UN: Taliban killed scores of ex-Afghan officials
UN Secretary General Antonio Guterres’ report to the UN Security Council paints a picture of worsening living conditions for Afghanistan’s 39 million people despite an end of combat with the Taliban’s takeover in August, reports Reuters.
“An entire complex social and economic system is shutting down,” Guterres said.
The report sounds the latest in a series of warnings the UN chief has issued in recent months about the humanitarian and economic crises that accelerated after the Taliban seized Kabul as the last US-led foreign troops left and international donors cut critical financial aid.

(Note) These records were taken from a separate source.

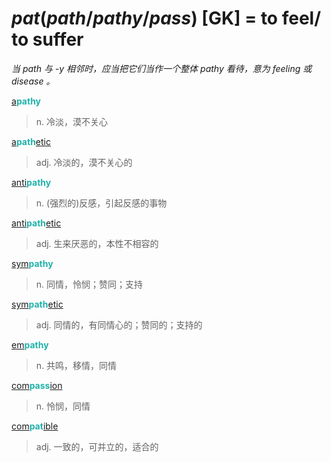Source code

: # _pat_(_path_/_pathy_/_pass_) [GK] = to feel/ to suffer

*当 _path_ 与 -y 相邻时，应当把它们当作一个整体 _pathy_ 看待，意为 feeling 或 disease 。*

[a](a-.2.md)<b style="color: #20B2AA;">pathy</b>
> n. 冷淡，漠不关心

[a](a-.2.md)<b style="color: #20B2AA;">path</b>[etic](-ic.md)
> adj. 冷淡的，漠不关心的

[anti](anti-.md)<b style="color: #20B2AA;">pathy</b>
> n. (强烈的)反感，引起反感的事物

[anti](anti-.2.md)<b style="color: #20B2AA;">path</b>[etic](-ic.md)
> adj. 生来厌恶的，本性不相容的

[sym](sym-.md)<b style="color: #20B2AA;">pathy</b>
> n. 同情，怜悯；赞同；支持

[sym](sym-.md)<b style="color: #20B2AA;">path</b>[etic](-ic.md)
> adj. 同情的，有同情心的；赞同的；支持的

[em](en-.md)<b style="color: #20B2AA;">pathy</b>
> n. 共鸣，移情，同情

[com](com-.md)<b style="color: #20B2AA;">pass</b>[ion](-ion.md)
> n. 怜悯，同情

[com](com-.md)<b style="color: #20B2AA;">pat</b>[ible](-able.md)
> adj. 一致的，可并立的，适合的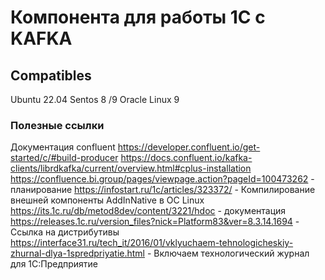 # Компонента для работы 1С с KAFKA 

## Compatibles
Ubuntu 22.04
Sentos 8 /9
Oracle Linux 9

### Полезные ссылки
Документация confluent
https://developer.confluent.io/get-started/c/#build-producer
https://docs.confluent.io/kafka-clients/librdkafka/current/overview.html#cplus-installation
https://confluence.bi.group/pages/viewpage.action?pageId=100473262 - планирование
https://infostart.ru/1c/articles/323372/ - Компилирование внешней компоненты AddInNative в ОС Linux
https://its.1c.ru/db/metod8dev/content/3221/hdoc - документация
https://releases.1c.ru/version_files?nick=Platform83&ver=8.3.14.1694 - Ссылка на дистрибутивы
https://interface31.ru/tech_it/2016/01/vklyuchaem-tehnologicheskiy-zhurnal-dlya-1spredpriyatie.html - Включаем технологический журнал для 1С:Предприятие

Guterres recommended the council approve a restructuring of the UN mission to deal with the situation, including the creation of a new human rights monitoring unit.
The UN mission “continues to receive credible allegations of killings, enforced disappearances and other violations” against former officials, security force members and people who worked for the US-led international military contingent despite a general amnesty announced by the Taliban, the report said.
The mission has determined as credible reports that more than 100 of those individuals have been killed – more than two-thirds of them allegedly by the Taliban or their affiliates – since Aug15, it said.
There also are credible allegations of the extra-judicial killings of at least 50 people suspected of belonging to the local branch of the Islamic State militant group, according to the report.